Fear not! This widespread problem and there are many solutions to make cleaning, and life with your pet, a little easier.

dog and owner covered in dog poop and mud
Here are some ideas for simple clean up of accidents:

Tackle pee stains fast with an absorbent material

The key to avoiding long-lasting pee smell and discoloration is to act quickly, especially with carpets! Dabbing the spot with an absorbent material, like a sponge or paper towel, will prevent the moisture from leaking into the carpet pad or beneath the flooring.

Once the spot is completely dry or at least close, pairing an applicable household cleaner (carpet stain remover, for example) with an enzyme infused, odor removing agent (ask your local pet store), will easily remove a stain, and the invitation for your dog to revisit the spot.

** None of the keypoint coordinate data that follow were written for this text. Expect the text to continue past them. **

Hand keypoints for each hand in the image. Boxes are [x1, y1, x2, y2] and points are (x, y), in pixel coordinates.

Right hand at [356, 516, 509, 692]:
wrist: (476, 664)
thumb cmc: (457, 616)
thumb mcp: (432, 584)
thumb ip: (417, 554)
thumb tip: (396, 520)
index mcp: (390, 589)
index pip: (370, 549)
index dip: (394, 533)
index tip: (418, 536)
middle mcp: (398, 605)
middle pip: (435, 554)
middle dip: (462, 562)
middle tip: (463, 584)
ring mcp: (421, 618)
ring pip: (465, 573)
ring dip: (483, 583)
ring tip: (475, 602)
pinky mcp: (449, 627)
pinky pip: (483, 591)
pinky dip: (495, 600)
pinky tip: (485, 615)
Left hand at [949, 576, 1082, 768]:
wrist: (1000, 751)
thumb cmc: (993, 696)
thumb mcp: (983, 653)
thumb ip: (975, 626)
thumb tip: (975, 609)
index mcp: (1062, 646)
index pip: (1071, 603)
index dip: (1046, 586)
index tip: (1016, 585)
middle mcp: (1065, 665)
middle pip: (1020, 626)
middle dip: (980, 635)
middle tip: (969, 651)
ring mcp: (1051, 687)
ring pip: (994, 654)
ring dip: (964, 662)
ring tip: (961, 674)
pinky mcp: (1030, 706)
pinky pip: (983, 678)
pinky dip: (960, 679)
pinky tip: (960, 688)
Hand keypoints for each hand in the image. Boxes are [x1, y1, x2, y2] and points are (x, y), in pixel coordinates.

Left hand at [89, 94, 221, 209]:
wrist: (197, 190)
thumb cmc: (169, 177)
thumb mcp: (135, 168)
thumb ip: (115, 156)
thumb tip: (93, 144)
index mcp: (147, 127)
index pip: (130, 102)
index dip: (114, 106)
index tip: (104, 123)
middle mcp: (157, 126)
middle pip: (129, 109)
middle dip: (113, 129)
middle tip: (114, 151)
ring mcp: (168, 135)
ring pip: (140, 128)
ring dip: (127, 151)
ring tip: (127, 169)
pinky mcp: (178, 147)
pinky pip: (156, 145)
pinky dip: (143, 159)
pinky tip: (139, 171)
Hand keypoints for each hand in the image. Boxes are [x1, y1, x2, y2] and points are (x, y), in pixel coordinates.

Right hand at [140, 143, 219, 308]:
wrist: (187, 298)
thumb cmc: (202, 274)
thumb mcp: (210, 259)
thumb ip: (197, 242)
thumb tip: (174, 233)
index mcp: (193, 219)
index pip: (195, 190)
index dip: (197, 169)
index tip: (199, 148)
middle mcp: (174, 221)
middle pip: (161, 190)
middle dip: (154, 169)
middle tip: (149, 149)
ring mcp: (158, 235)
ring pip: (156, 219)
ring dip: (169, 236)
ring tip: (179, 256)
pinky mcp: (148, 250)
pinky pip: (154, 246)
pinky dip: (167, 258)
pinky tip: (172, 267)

Carefully lift poop when cleaning

While significantly more icky, poop is not all that much more complicated to clean than pee. Just be sure to pick up the poop with caution, as to not smear it and make matters worse. Once the solid matter is cleared, follow the same instructions as when cleaning pee, first using an available and appropriate household cleaning agent (and possibly some gloves), then an enzymatic cleaner to finish the job.

Avoid ammonia

As stated before, enzymatic dog cleaners can actually discourage your pet from returning to the same spot for a repeat offense. Ammonia-based cleaners should be avoided at all costs, as urine contains ammonia, and the residual odor could actually encourage your dog to use the same spot as a future potty.

Consider your dog’s health

Cleaning accidents is important, but preventative investigation of their causes is paramount. The cause of an accident may be obvious in cases like potty training, but older dogs may lose their ability to hold it based on health problems, and these should be addressed with a visit to the vet as soon as suspected!

The key to cleaning up after your dog is moving quickly as to not create long term smells and encourage your pet to revisit the same spot. If a problem persists, don’t punish, as fear often perpetuates problems of this kind. Rather, consider crates, indoor dog potties, or one of many other options for helping your dog along their journey to proper potty etiquette!